I just gave up on math.
The fact that they called me a cheater ruined me. I barely got by in math after that, and the subject dragged my overall grades the rest of my school years. I was still excellent in other subjects, but I just stopped caring over time, settling into a nice, comfortable b or c average. I could do that without even trying and never had to worry about being called a cheater again.
From there on I just got bored with school because I was giving enough effort to be in GT anymore, but I was way too smart for that crappy school’s regular classes. I wound up scraping by most of the time with last minute papers and bare bones homework. Never made up for the lost time in Math. Every report card for years included the phrase “Smart but lazy” at least once. I wasn’t lazy, I gave up. I didn’t have anyone that could understand and help me with it. My mom, bless her soul, wanted to, but she was raised in the “mental health is an excuse” generation here in Texas, a state that STILL doesn’t seem to care about kids mental health.

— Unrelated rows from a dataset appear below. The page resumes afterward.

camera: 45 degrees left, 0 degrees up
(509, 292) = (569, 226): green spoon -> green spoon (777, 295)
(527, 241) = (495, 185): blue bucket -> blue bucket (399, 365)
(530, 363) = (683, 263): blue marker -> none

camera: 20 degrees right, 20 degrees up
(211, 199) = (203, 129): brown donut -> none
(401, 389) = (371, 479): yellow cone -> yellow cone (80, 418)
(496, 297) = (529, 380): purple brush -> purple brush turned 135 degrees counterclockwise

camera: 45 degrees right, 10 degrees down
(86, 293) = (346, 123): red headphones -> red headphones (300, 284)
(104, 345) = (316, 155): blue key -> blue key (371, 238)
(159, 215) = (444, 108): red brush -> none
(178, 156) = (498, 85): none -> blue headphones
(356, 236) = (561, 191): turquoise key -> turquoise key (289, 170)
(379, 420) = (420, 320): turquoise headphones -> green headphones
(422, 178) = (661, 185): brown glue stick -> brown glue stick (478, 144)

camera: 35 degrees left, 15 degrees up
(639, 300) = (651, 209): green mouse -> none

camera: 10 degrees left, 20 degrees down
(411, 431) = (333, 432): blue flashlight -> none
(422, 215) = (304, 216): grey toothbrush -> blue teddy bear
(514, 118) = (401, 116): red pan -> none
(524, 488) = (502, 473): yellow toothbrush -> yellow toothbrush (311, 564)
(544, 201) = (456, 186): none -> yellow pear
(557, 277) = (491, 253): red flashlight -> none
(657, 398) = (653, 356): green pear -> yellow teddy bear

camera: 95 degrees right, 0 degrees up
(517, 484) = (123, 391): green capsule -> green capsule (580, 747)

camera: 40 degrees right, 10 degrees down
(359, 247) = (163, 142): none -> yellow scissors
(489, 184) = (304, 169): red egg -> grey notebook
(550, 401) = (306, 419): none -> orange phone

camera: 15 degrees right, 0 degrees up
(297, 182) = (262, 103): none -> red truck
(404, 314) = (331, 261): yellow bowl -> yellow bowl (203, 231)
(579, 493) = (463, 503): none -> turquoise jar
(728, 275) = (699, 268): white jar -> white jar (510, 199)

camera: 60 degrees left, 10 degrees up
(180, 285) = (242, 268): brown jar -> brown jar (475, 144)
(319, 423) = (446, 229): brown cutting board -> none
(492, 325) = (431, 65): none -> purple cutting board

So, yeah. It sucks. I got really good at writing for a while. That was cool, but not really useful in any class but English.
I’m rambling again.
From your description of the methods you used to manage in math, and later didn’t use, I think you had the makings of a real mathematician. We understand instead of memorize.
The “Mental health is an excuse” creed adapted by your mom’s generation shows the level of bigotry that generation had towards those type of people with mental health. You have my condolences, Klangadin.